Types of Debt
USDA loans typically have two different debt-to-income ratio guidelines. The ratio of potential mortgage debt to income must be no greater than 29 percent. This means that the amount of debt you would take on as a result of the mortgage must not be more than 29 percent of your total income. The ratio of total debt to income must be no greater than 41 percent. All your debts, including your potential mortgage, must not be more than 41 percent of your income.
Maximum Loan Amount
The maximum amount you may borrow for your USDA mortgage depends on your debt-to-income ratio. Those whose debt-to-income ratio closely matches the guidelines may have more trouble making mortgage payments because of other debt guidelines. Thus, borrowers whose incomes closely match the maximum guidelines for debt-to-income ratio cannot borrow as much money as those who make far more income than the debt they carry.
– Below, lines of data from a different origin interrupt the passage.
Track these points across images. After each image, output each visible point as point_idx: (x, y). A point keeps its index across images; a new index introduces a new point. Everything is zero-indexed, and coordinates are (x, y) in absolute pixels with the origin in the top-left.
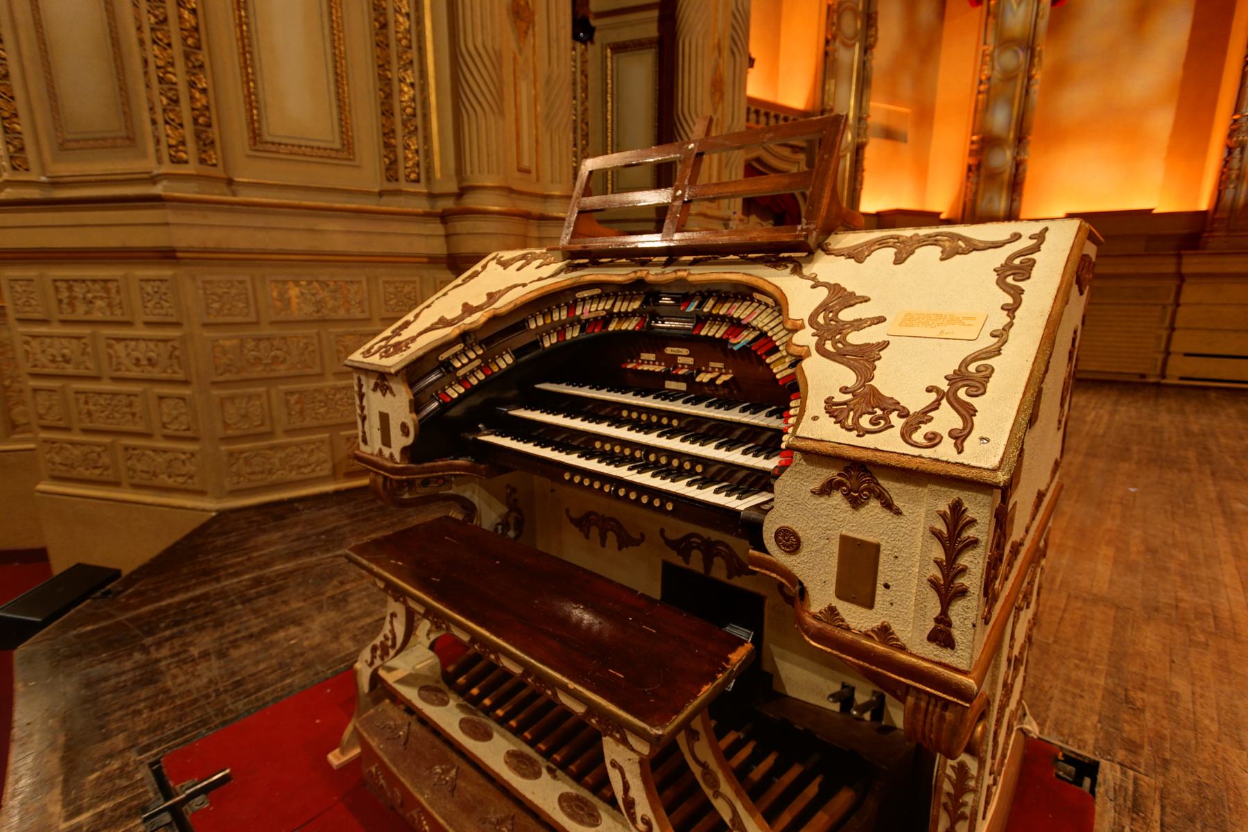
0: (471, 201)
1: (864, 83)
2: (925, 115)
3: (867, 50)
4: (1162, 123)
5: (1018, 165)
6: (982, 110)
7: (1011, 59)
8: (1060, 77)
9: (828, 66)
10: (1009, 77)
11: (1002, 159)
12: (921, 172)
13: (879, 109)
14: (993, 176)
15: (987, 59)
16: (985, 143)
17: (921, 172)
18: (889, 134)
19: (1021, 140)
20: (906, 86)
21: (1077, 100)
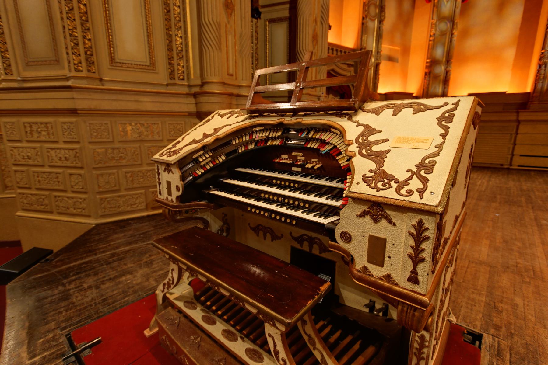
0: (207, 88)
1: (379, 37)
2: (406, 51)
3: (381, 22)
4: (510, 54)
5: (447, 72)
6: (431, 48)
7: (444, 26)
8: (465, 34)
9: (363, 29)
10: (443, 34)
11: (440, 70)
12: (405, 75)
13: (386, 48)
14: (436, 77)
15: (433, 26)
16: (433, 63)
17: (405, 75)
18: (390, 59)
19: (448, 61)
20: (398, 38)
21: (473, 44)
The USDA examines the borrower's credit score in addition to his debt-to-income ratio when making decisions about his USDA loan application. In general, borrowers must have a credit score of 620 or more to borrow money through the USDA loan program. This credit score indicates that the borrower pays most of his debts on time and does not carry a significant amount of monthly debt. A lower credit score suggests the borrower has trouble paying back debts, even if his debt-to-income ratio falls within program standards.
To qualify for USDA mortgages as of 2011, you must make less than 115 percent of the median income for your area. Your debt-to-ratio income does not matter if you don't meet this criteria. For example, if your debt-to-income ratio is low because you make an extremely high amount of money per year, you will not qualify for USDA mortgages. The USDA lists income limits for each state on its website (see Resources).